TO DO.
Would you transcribe exactly the lines from the beginning of the records below through the line with "hfov_deg: 13.0", both included, omitting the pictures?

DATA EXCERPTS.
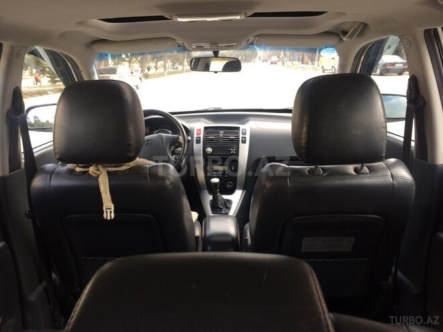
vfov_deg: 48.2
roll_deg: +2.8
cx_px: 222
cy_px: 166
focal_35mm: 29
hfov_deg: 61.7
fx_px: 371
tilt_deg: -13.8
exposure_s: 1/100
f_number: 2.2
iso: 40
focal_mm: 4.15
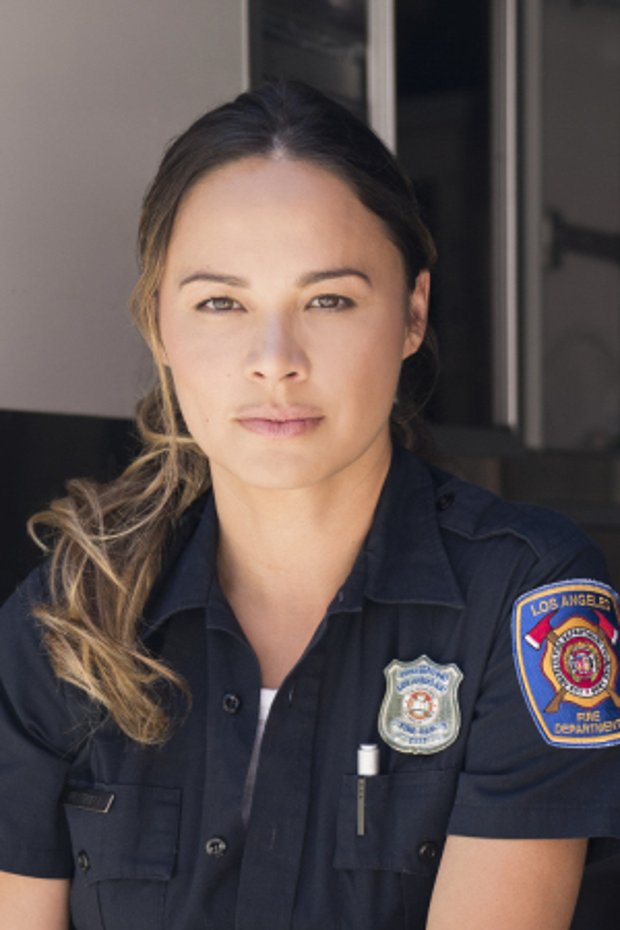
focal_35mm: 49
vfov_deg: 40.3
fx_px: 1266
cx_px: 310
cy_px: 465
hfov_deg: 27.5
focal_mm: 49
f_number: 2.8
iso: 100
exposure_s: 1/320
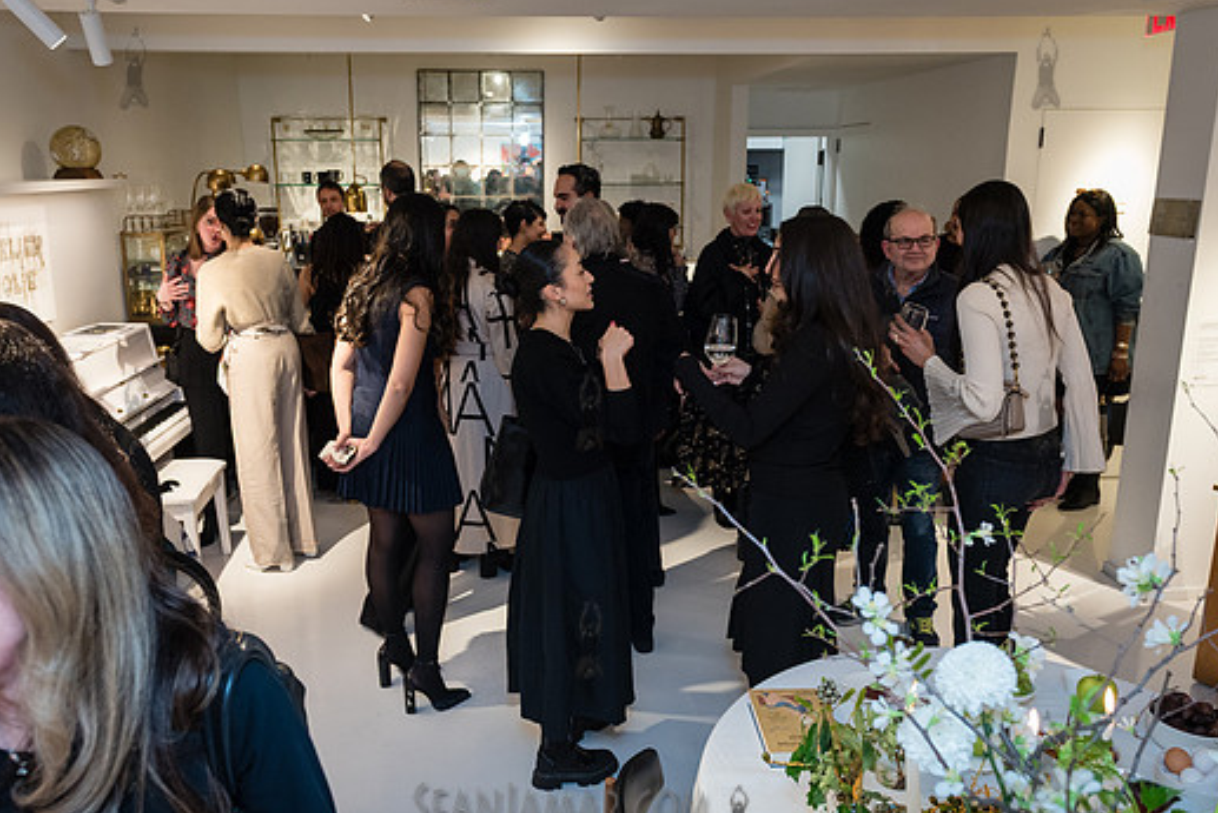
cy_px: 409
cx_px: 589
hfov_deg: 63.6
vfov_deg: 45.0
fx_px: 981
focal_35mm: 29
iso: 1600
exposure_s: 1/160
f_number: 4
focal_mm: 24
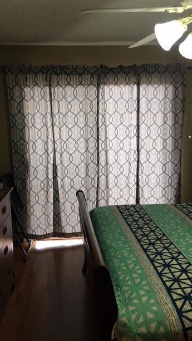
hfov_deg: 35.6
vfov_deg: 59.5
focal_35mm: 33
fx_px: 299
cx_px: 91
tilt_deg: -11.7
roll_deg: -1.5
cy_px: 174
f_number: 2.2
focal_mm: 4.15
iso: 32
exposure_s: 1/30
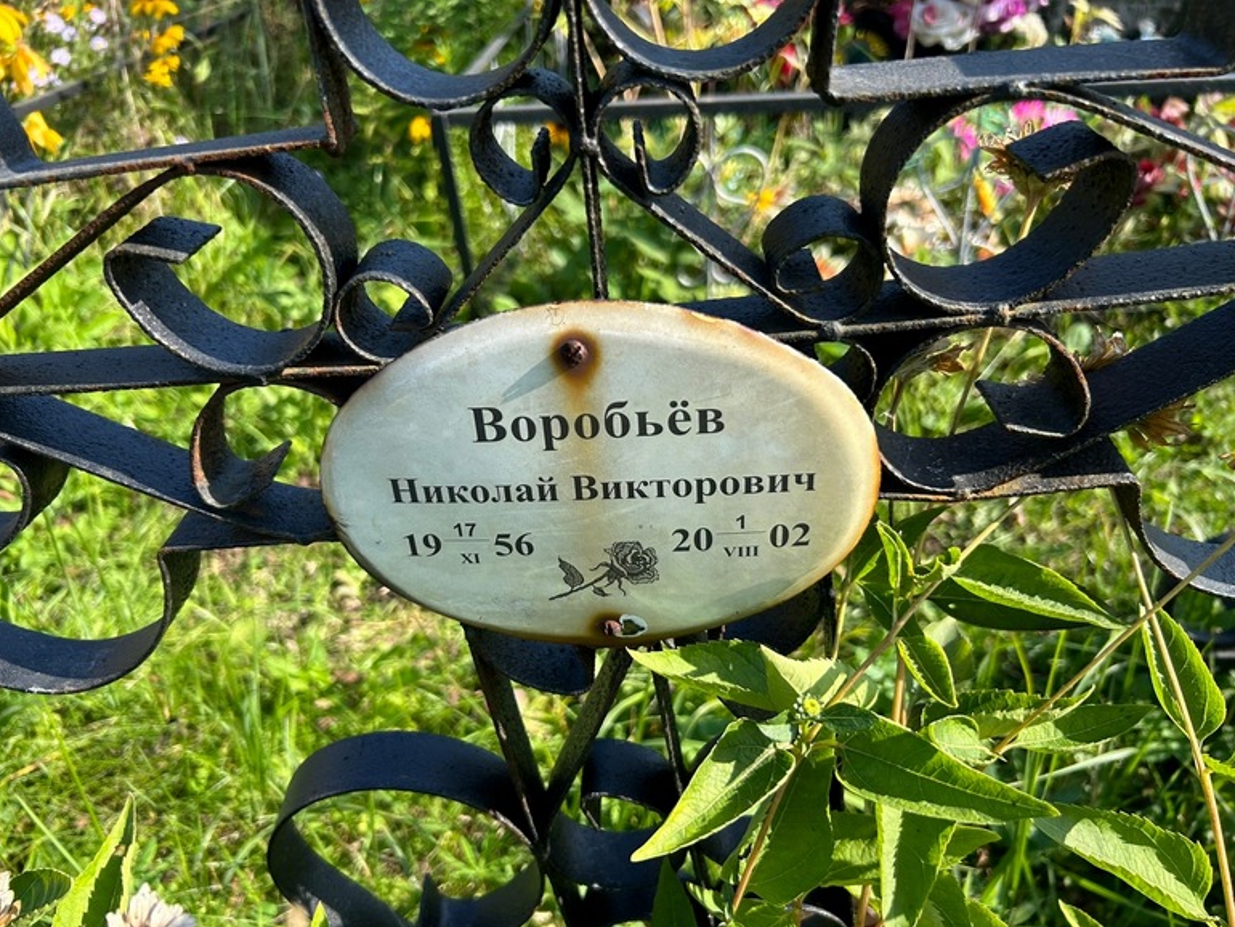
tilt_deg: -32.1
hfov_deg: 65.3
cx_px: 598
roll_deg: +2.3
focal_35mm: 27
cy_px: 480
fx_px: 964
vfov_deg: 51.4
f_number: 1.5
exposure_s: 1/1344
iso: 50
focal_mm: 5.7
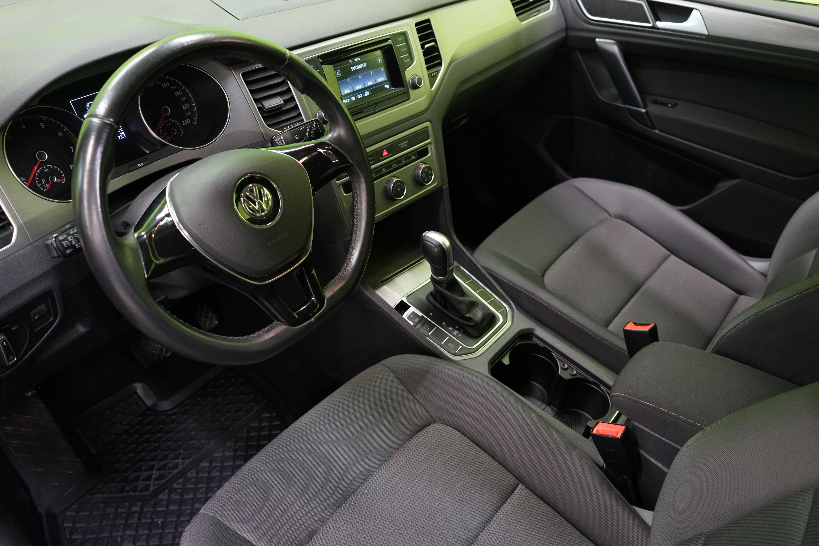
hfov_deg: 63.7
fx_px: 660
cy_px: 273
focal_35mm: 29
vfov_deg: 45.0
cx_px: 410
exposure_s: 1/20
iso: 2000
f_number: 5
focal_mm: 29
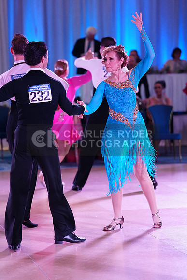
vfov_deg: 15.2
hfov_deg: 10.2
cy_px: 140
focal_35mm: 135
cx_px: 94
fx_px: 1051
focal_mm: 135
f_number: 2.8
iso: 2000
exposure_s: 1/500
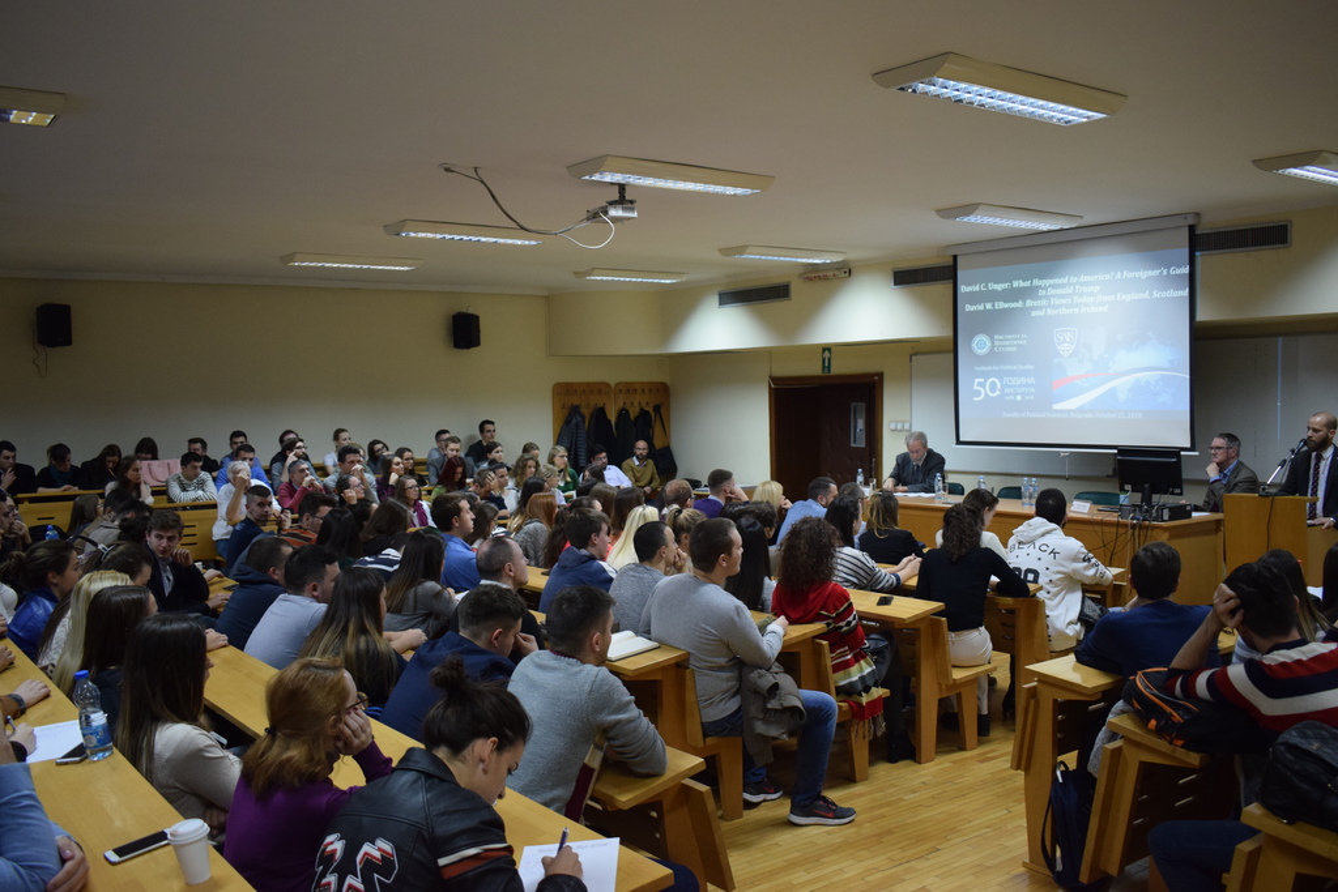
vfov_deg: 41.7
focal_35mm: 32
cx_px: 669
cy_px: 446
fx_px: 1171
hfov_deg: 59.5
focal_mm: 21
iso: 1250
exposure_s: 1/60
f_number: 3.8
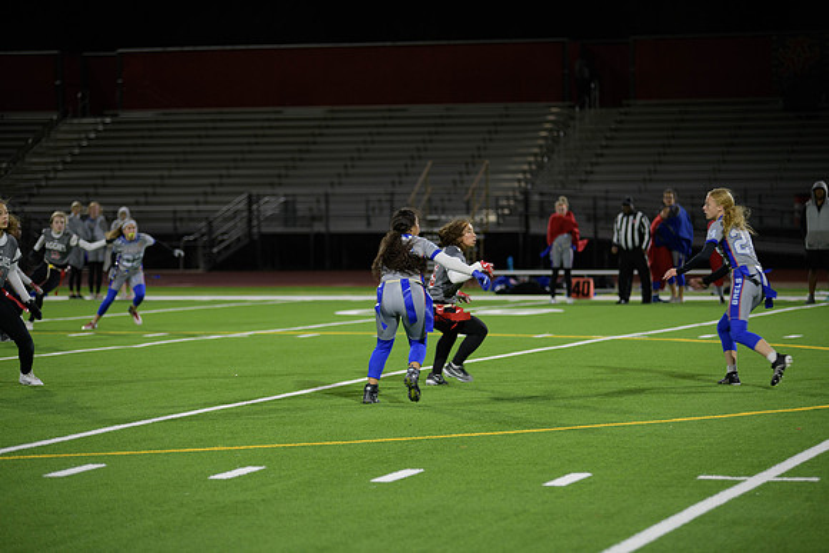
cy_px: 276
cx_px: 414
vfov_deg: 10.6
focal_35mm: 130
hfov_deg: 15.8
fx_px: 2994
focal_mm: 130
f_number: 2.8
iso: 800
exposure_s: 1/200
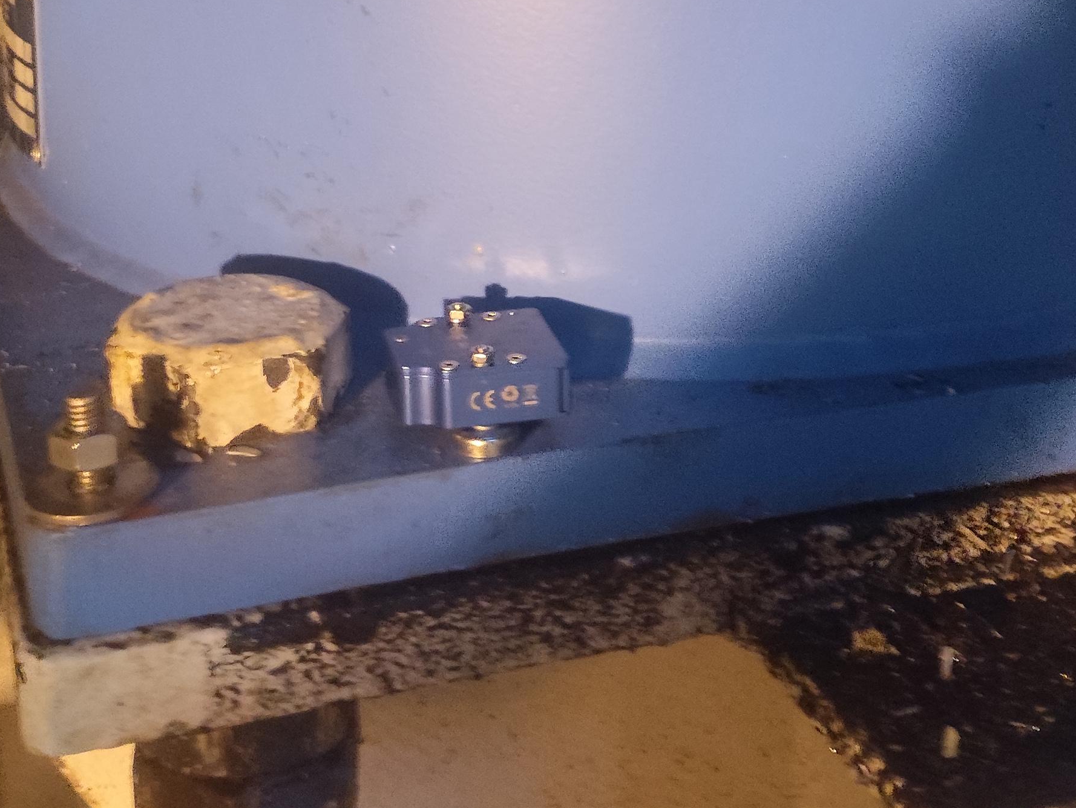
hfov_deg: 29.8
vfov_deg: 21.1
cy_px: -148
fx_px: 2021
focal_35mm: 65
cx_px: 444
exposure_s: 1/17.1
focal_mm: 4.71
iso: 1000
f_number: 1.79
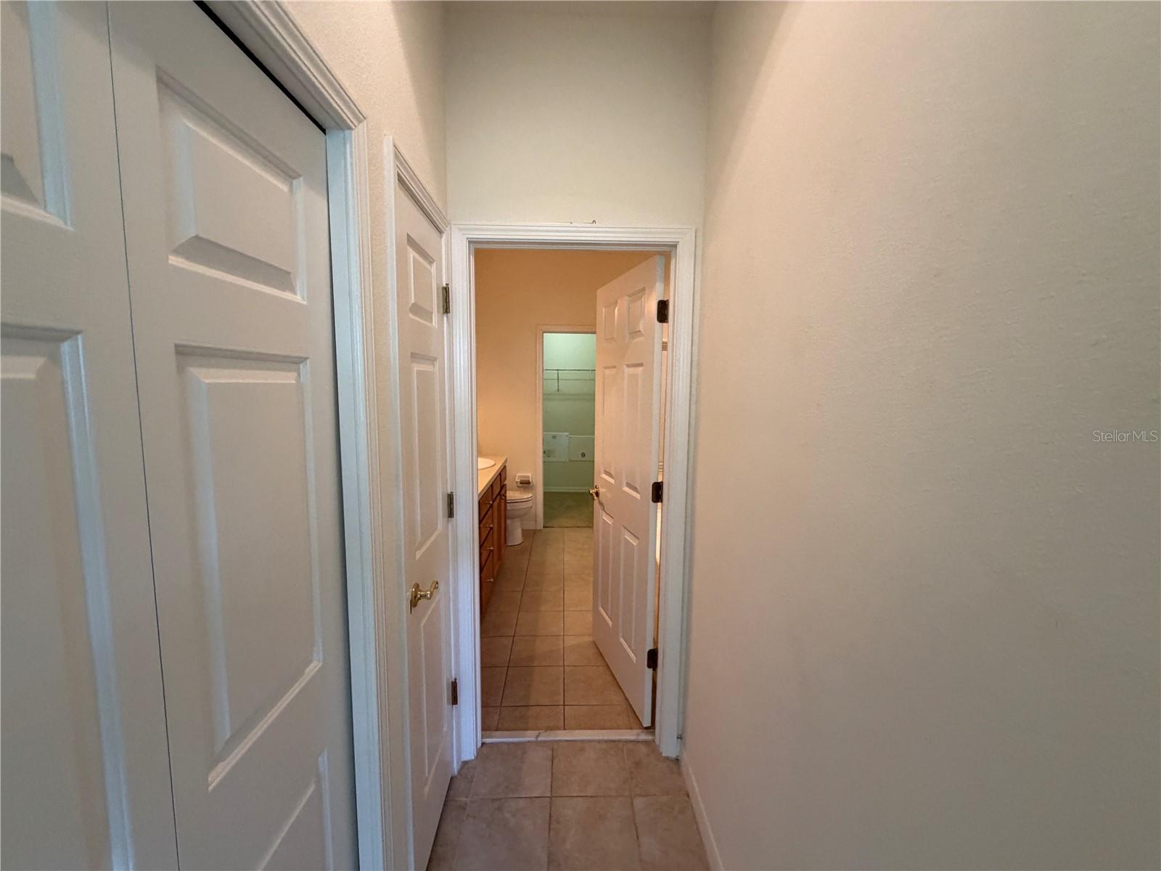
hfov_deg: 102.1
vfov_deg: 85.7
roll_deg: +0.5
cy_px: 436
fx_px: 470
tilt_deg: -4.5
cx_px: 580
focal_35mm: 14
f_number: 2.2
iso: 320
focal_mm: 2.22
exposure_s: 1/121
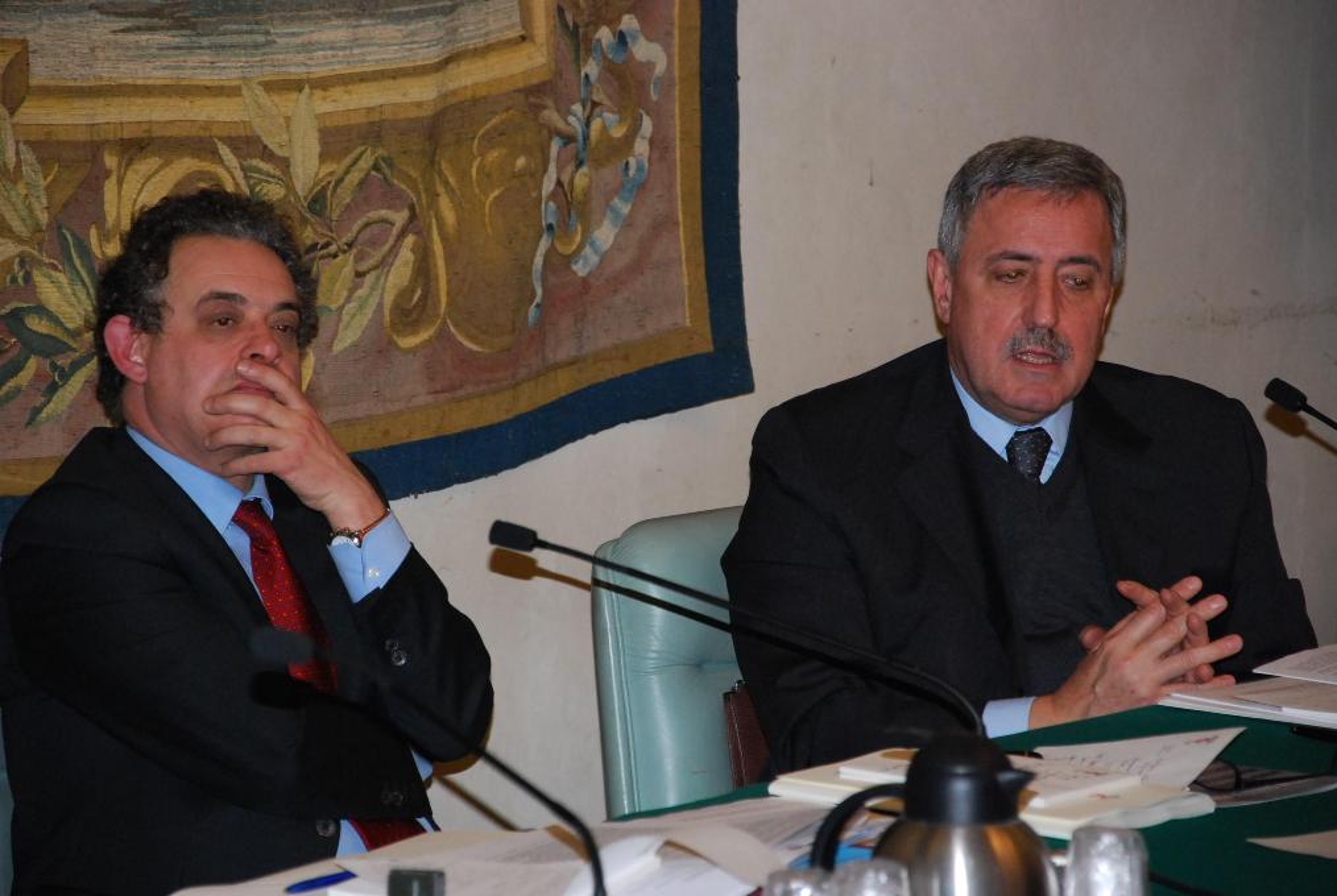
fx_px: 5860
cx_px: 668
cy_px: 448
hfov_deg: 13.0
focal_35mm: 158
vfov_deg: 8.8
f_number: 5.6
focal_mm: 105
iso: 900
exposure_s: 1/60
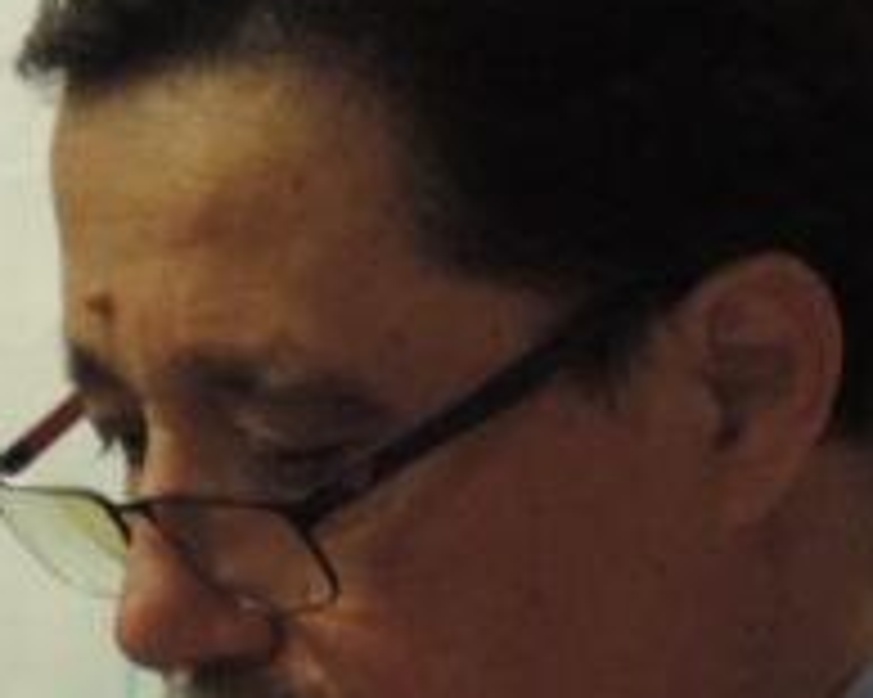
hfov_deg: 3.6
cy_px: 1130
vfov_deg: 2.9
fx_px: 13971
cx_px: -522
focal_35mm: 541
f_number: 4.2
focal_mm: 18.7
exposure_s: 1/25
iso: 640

YOUR SOLUTION.
vfov_deg: 48.2
roll_deg: +2.8
cx_px: 222
cy_px: 166
focal_35mm: 29
hfov_deg: 61.7
fx_px: 371
tilt_deg: -13.8
exposure_s: 1/100
f_number: 2.2
iso: 40
focal_mm: 4.15
focal_35mm: 49
vfov_deg: 40.3
fx_px: 1266
cx_px: 310
cy_px: 465
hfov_deg: 27.5
focal_mm: 49
f_number: 2.8
iso: 100
exposure_s: 1/320
cy_px: 409
cx_px: 589
hfov_deg: 63.6
vfov_deg: 45.0
fx_px: 981
focal_35mm: 29
iso: 1600
exposure_s: 1/160
f_number: 4
focal_mm: 24
hfov_deg: 35.6
vfov_deg: 59.5
focal_35mm: 33
fx_px: 299
cx_px: 91
tilt_deg: -11.7
roll_deg: -1.5
cy_px: 174
f_number: 2.2
focal_mm: 4.15
iso: 32
exposure_s: 1/30
tilt_deg: -32.1
hfov_deg: 65.3
cx_px: 598
roll_deg: +2.3
focal_35mm: 27
cy_px: 480
fx_px: 964
vfov_deg: 51.4
f_number: 1.5
exposure_s: 1/1344
iso: 50
focal_mm: 5.7
hfov_deg: 63.7
fx_px: 660
cy_px: 273
focal_35mm: 29
vfov_deg: 45.0
cx_px: 410
exposure_s: 1/20
iso: 2000
f_number: 5
focal_mm: 29
vfov_deg: 15.2
hfov_deg: 10.2
cy_px: 140
focal_35mm: 135
cx_px: 94
fx_px: 1051
focal_mm: 135
f_number: 2.8
iso: 2000
exposure_s: 1/500
vfov_deg: 41.7
focal_35mm: 32
cx_px: 669
cy_px: 446
fx_px: 1171
hfov_deg: 59.5
focal_mm: 21
iso: 1250
exposure_s: 1/60
f_number: 3.8
cy_px: 276
cx_px: 414
vfov_deg: 10.6
focal_35mm: 130
hfov_deg: 15.8
fx_px: 2994
focal_mm: 130
f_number: 2.8
iso: 800
exposure_s: 1/200
hfov_deg: 29.8
vfov_deg: 21.1
cy_px: -148
fx_px: 2021
focal_35mm: 65
cx_px: 444
exposure_s: 1/17.1
focal_mm: 4.71
iso: 1000
f_number: 1.79
hfov_deg: 102.1
vfov_deg: 85.7
roll_deg: +0.5
cy_px: 436
fx_px: 470
tilt_deg: -4.5
cx_px: 580
focal_35mm: 14
f_number: 2.2
iso: 320
focal_mm: 2.22
exposure_s: 1/121
fx_px: 5860
cx_px: 668
cy_px: 448
hfov_deg: 13.0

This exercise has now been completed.